People keep commenting on my hair. Why? I haven't done anything special with it--in fact, I long ago decided to pretty much give up and let it do what it wants, which is mostly to hang in my eyes or stick out in random directions. And yet in the past couple of weeks random people have been making random comments about my random hair(s), all complimentary. Whatever it's doing, I guess it ought to go ahead and keep doing it.
Thinking about hair is more pleasant than thinking about other things, like war or refugees or gas prices or the campus budget crisis, but it makes me feel frivolous. I mean, don't I have something more important to write about than hair? Sure, but I'd rather not.
Yesterday someone complimented my hair (out of the blue!) while I was sitting on a bench out on the campus mall soaking in some sunshine after a very busy morning of teaching and preps.
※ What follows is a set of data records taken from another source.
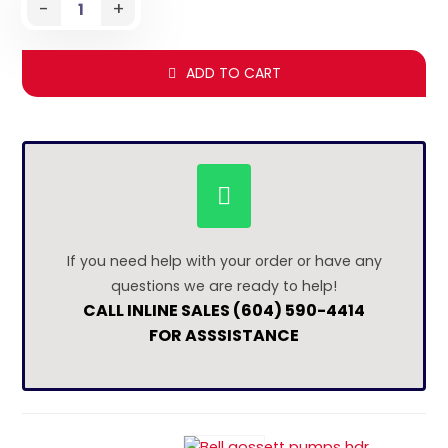
-
+
ADD TO CART
If you need help with your order or have any
questions we are ready to help!
CALL INLINE SALES (604) 590-4414
FOR ASSSISTANCE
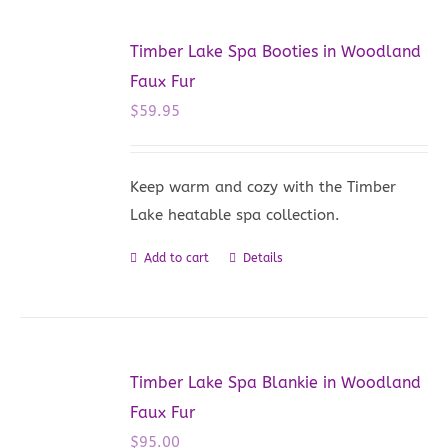
Timber Lake Spa Booties in Woodland
Faux Fur
$
59.95
Keep warm and cozy with the Timber
Lake heatable spa collection.
Add to cart
Details
Timber Lake Spa Blankie in Woodland
Faux Fur
$
95.00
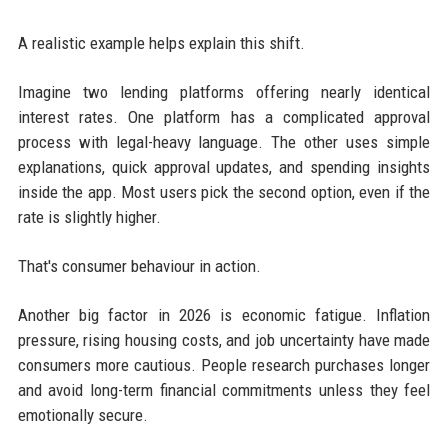
A realistic example helps explain this shift.
Imagine two lending platforms offering nearly identical
interest rates. One platform has a complicated approval
process with legal-heavy language. The other uses simple
explanations, quick approval updates, and spending insights
inside the app. Most users pick the second option, even if the
rate is slightly higher.
That's consumer behaviour in action.
Another big factor in 2026 is economic fatigue. Inflation
pressure, rising housing costs, and job uncertainty have made
consumers more cautious. People research purchases longer
and avoid long-term financial commitments unless they feel
emotionally secure.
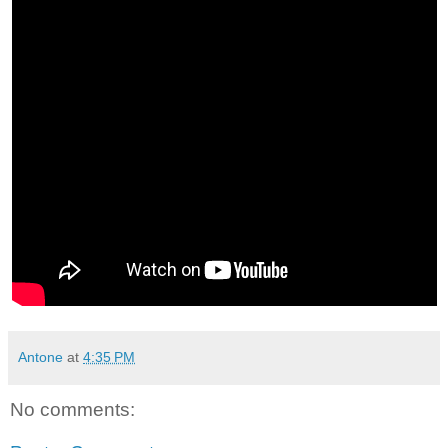
Antone
at
4:35 PM
No comments:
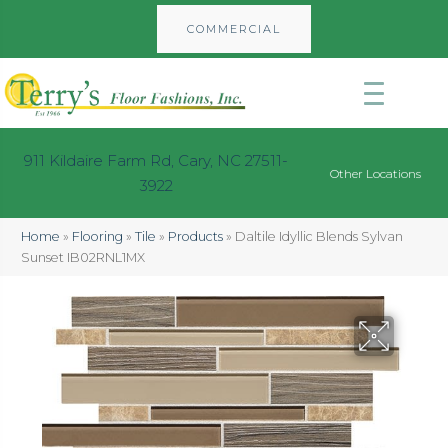
COMMERCIAL
911 Kildaire Farm Rd, Cary, NC 27511-
Other Locations
3922
Home
»
Flooring
»
Tile
»
Products
»
Daltile Idyllic Blends Sylvan
Sunset IB02RNL1MX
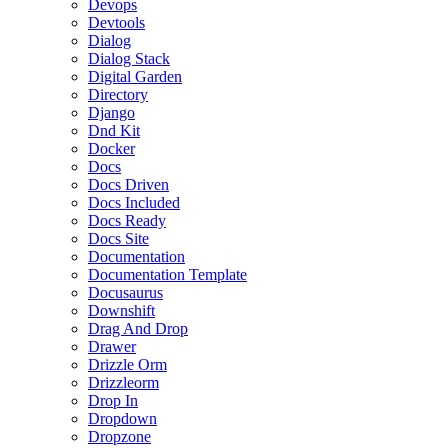
Devops
Devtools
Dialog
Dialog Stack
Digital Garden
Directory
Django
Dnd Kit
Docker
Docs
Docs Driven
Docs Included
Docs Ready
Docs Site
Documentation
Documentation Template
Docusaurus
Downshift
Drag And Drop
Drawer
Drizzle Orm
Drizzleorm
Drop In
Dropdown
Dropzone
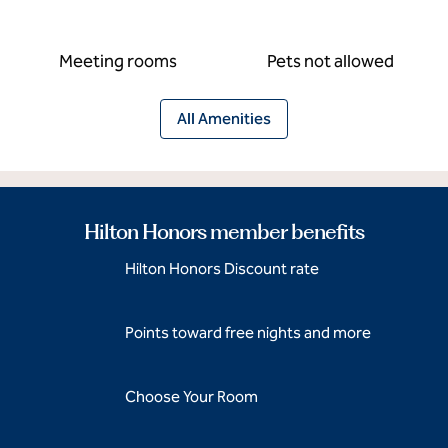
Meeting rooms
Pets not allowed
All Amenities
Hilton Honors member benefits
Hilton Honors Discount rate
Points toward free nights and more
Choose Your Room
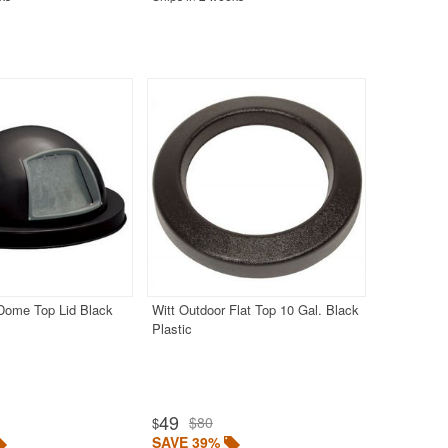
 Dome Top Lid Black
Witt Outdoor Flat Top 10 Gal. Black
Plastic
49
$80
$
SAVE 39%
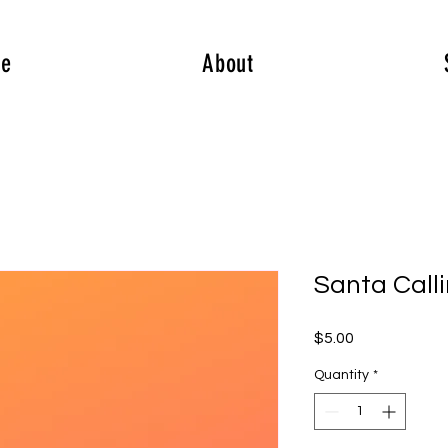
e
About
Santa Call
Price
$5.00
Quantity
*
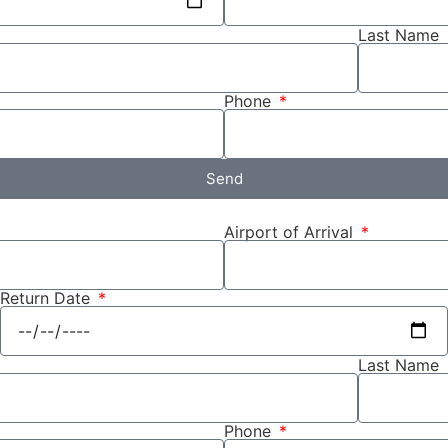
Last Name
Phone
Send
Airport of Arrival
Return Date
Last Name
Phone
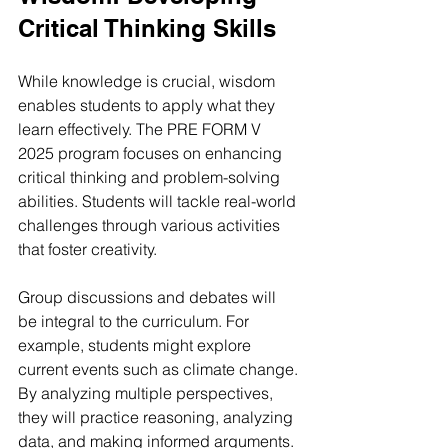
Critical Thinking Skills
While knowledge is crucial, wisdom 
enables students to apply what they 
learn effectively. The PRE FORM V 
2025 program focuses on enhancing 
critical thinking and problem-solving 
abilities. Students will tackle real-world 
challenges through various activities 
that foster creativity.
Group discussions and debates will 
be integral to the curriculum. For 
example, students might explore 
current events such as climate change. 
By analyzing multiple perspectives, 
they will practice reasoning, analyzing 
data, and making informed arguments. 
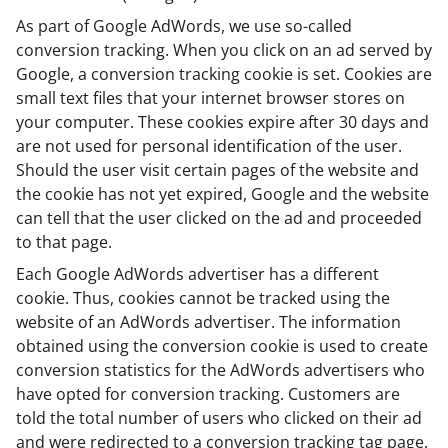
As part of Google AdWords, we use so-called
conversion tracking. When you click on an ad served by
Google, a conversion tracking cookie is set. Cookies are
small text files that your internet browser stores on
your computer. These cookies expire after 30 days and
are not used for personal identification of the user.
Should the user visit certain pages of the website and
the cookie has not yet expired, Google and the website
can tell that the user clicked on the ad and proceeded
to that page.
Each Google AdWords advertiser has a different
cookie. Thus, cookies cannot be tracked using the
website of an AdWords advertiser. The information
obtained using the conversion cookie is used to create
conversion statistics for the AdWords advertisers who
have opted for conversion tracking. Customers are
told the total number of users who clicked on their ad
and were redirected to a conversion tracking tag page.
After the between-classes rush of students cleared up, it was just me and the birds overhead and the bulbs sending up greenery from bare brown patches--oh, and the groundskeeper across the way driving around a big loud messy piece of equipment poking holes in the turf. What was he doing to that scraggly-looking lawn? Aerating? I have no idea, but it was loud and annoying until he drove loudly away.
I was reminded of a class activity last week, when lovely weather inspired me to send my Place students outside in the middle of class. We'd been reading about urban nature, so I sent them out in pairs to examine specific spots where nature impinges on campus and report on how people interact with those places and what it takes to keep those natural spots healthy. They looked at trees and ornamental garden plots and a field and an unexpected patch of early spring flowers, and they concluded that all it takes to keep natural places healthy is a little work by the groundskeepers. Well yes, but those groundskeepers have to be hired and trained and paid, and someone has to order the right equipment and keep it running, and someone has to establish budget priorities so all those things can be paid for, which suggests a whole network of people and institutions have a hand in keeping that little patch of flowers blooming or that field mowed or that tree standing.
Last week at another awful meeting someone asked whether the budget crisis will prevent the kinds of plantings we're accustomed to seeing on campus in spring and summer, when our campus blooms from end to end. A person in the know said the planting budget can't be cut because campus beautification is a tool for attracting new students, which is a valid point. I would not want to minimize the importance of keeping campus beautiful, but I wish some people understood that excellent teaching is also a tool for attracting and retaining students and should therefore be protected.
I mean, if the students aren't coming here for the teaching, what are they here for? It's certainly not my hair.